→ CONSIGNA A: En el relato sobre el verano con el padre, reemplaza "aburrimiento" por "tedio" y reproduce el fragmento empezando en "A lo largo de" y terminando en "sus  órdenes siempre.".
→ CONSIGNA B: Continúa el relato sobre el verano con el padre a partir del punto en que se interrumpe.

→ TEXTO PROPORCIONADO:
══════

PASCUAL GARCÍA

Hubo un verano de recuerdo agridulce en el que mi padre me enseñó una lección importante. Fue en el primer curso de la carrera y, aunque yo había trabajado en vacaciones desde muy crío después de terminar con eficiencia sobrada todos y cada uno de los cursos, aquel verano no había demasiada tarea que hacer, así que mi padre se dedicó con una precisión escalofriante y una voluntad despiadada a levantarme cada día antes de las siete para que lo acompañara al secano o en el trasiego de los animales. Los primeros días me parecieron que formaban parte de una costumbre habitual, pero muy pronto entendí el engaño y la trampa. Durante toda la mañana apenas si hacíamos nada de relevancia: podar algún árbol, quitar cualquier mala hierba, vigilar los pequeños dominios de aquel terreno junto al monte que había constituido el sueño de mi padre, en fin, nada importante, y todo esto hasta que el sol abrasaba nuestras cabezas y nuestros brazos y mi padre, sin prisas, como si hubiera ido al campo a pasear, decidía que había llegado la hora de volver al pueblo, aunque la ida y el regreso debíamos hacerlos andando, y el trayecto era escarpado y duraba una hora larga, así que antes de la hora de la comida, sin ningún cometido concreto que hubiésemos llevado a cabo  ni misión cumplida, tornábamos a la casa, sudorosos y fatigados, pero yo sentía que había perdido el tiempo y que nadie me lo restituiría jamás.

A lo largo de la mañana mi imaginación no había parado de elucubrar y pergeñar proyectos varios. Las faenas eran asequibles pero el aburrimiento y la alienación me mataban, y en eso consistía el trabajo, al menos el que me tocaba a mí, en no llevar a cabo nada creativo, en obedecer a mi padre y permanecer el tiempo necesario junto a él y a sus  órdenes siempre.

══════

→ REGISTROS:
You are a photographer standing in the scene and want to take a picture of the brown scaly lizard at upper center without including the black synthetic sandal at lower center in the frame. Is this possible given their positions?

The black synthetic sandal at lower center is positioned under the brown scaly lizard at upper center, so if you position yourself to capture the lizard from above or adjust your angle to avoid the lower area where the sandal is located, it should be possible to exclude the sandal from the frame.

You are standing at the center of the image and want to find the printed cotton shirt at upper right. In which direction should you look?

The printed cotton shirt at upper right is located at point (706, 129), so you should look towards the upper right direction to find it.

══════

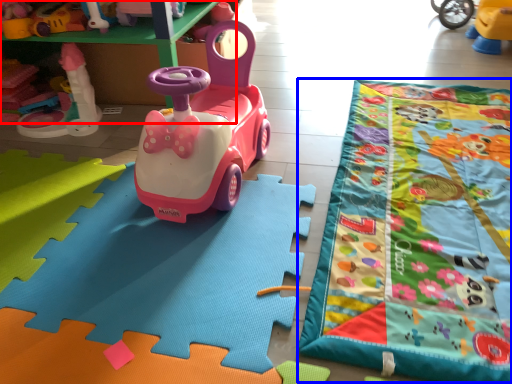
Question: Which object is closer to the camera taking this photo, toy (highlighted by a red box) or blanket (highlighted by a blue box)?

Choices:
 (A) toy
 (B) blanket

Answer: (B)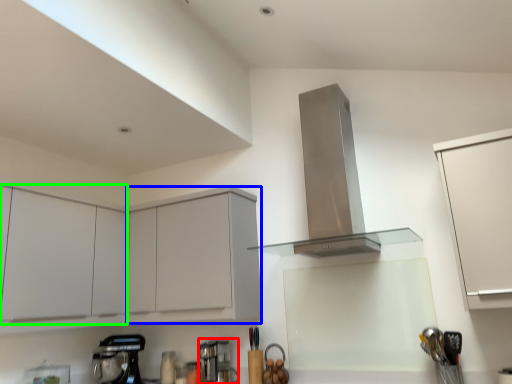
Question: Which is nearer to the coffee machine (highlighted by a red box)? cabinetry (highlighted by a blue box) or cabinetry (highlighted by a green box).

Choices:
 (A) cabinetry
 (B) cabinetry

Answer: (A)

══════

→ RESPUESTA A:
A lo largo de la mañana mi imaginación no había parado de elucubrar y pergeñar proyectos varios. Las faenas eran asequibles pero el tedio y la alienación me mataban, y en eso consistía el trabajo, al menos el que me tocaba a mí, en no llevar a cabo nada creativo, en obedecer a mi padre y permanecer el tiempo necesario junto a él y a sus  órdenes siempre.

→ RESPUESTA B:
Así lo fue haciendo cada día con una firme contundencia hasta que llegó el momento de irnos a los invernaderos de San Pedro a coger pimientos, berenjenas y tomates, labor que precedería a la recogida de la almendra en agosto y a la vendimia de Francia en septiembre y octubre. Yo sabía que todas ellas eran obligaciones inexcusables, porque el invierno sería largo y las arcas de la familia dependían de estos trabajos. Y, sin embargo, no me he quejado nunca de esta servidumbre que imponía nuestra condición de pobres, pero la tozudez un tanto estéril con la que me fustigó mi padre aquel verano para que no hubiese ni una sola jornada en la que pudiera caer en la tentación de quedarme en la cama u holgazanear a mis anchas, me marcó para siempre.

Al año siguiente fui yo el que se buscó las tareas para ocupar ese tiempo  vacío que tanto obsesionaba a mi progenitor. Luego seguirían esperándome los invernaderos abrasados,  las almendras sobrias y resecas y las cepas húmedas de Francia, pero mientras llegaban estas labores obligatorias, ese año yo me impuse la tarea de impartir clases particulares de latín y de lengua, no muy bien remuneradas, es cierto pero suficientes para que mi padre las considerara una labor honorable  que debía respetar.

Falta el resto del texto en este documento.